== Problem statement ==
Across these entries, count the lines holding the string "back"; the number is the whole answer.
---------- Source material ----------
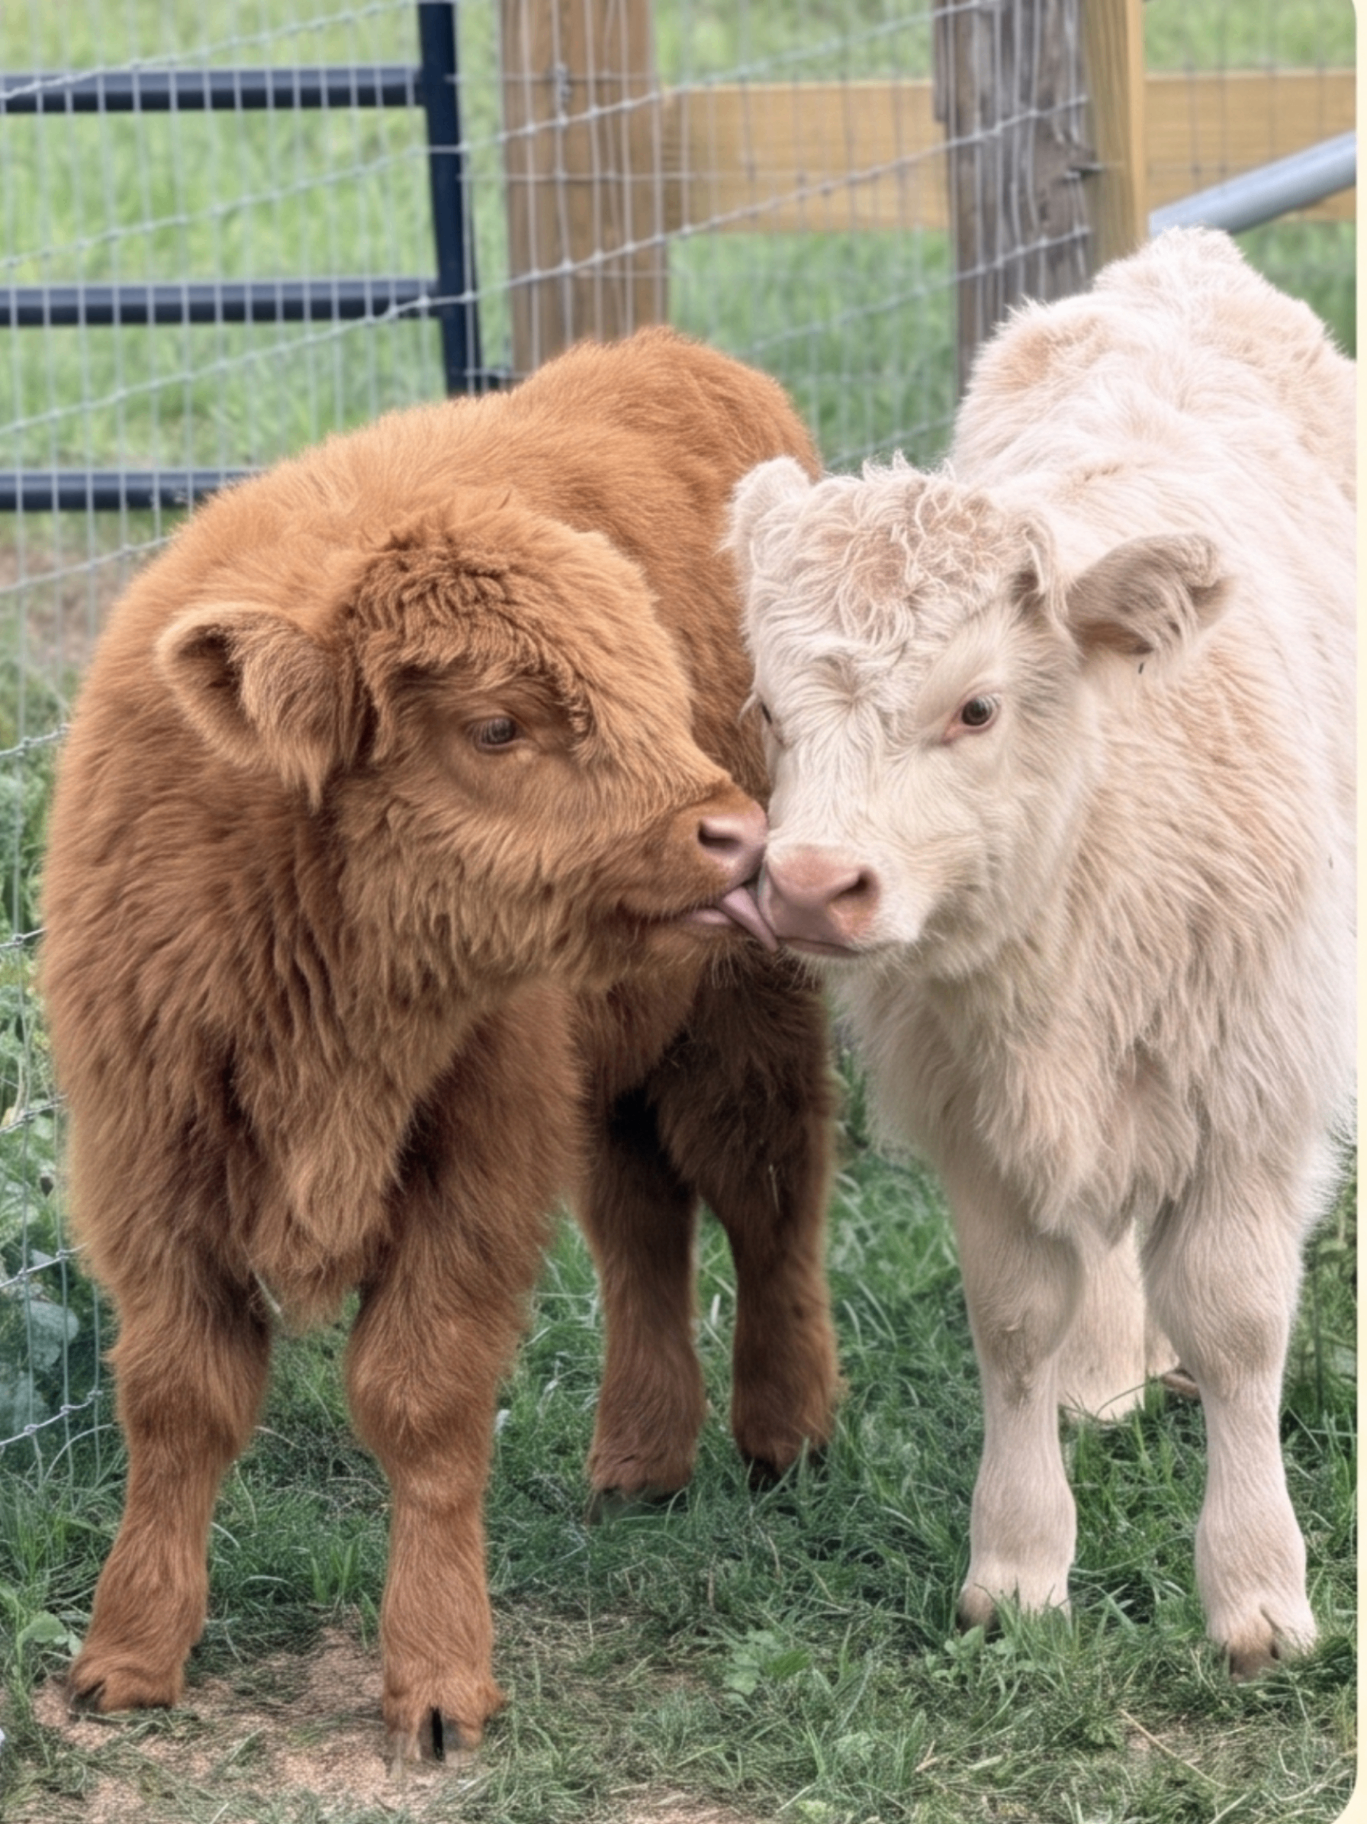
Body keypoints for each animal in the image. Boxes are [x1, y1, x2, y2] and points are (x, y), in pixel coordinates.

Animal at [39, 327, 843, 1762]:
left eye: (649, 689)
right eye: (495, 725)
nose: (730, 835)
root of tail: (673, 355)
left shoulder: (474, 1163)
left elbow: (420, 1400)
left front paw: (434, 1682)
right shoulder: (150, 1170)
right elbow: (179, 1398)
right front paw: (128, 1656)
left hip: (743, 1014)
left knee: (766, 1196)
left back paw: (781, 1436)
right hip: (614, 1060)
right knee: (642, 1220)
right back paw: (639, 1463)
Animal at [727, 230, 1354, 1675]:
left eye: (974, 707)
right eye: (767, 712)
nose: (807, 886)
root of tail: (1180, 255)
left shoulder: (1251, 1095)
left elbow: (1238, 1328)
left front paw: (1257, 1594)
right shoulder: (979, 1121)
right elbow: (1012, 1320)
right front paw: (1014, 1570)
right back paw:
----------
== Solution to the exercise ==
3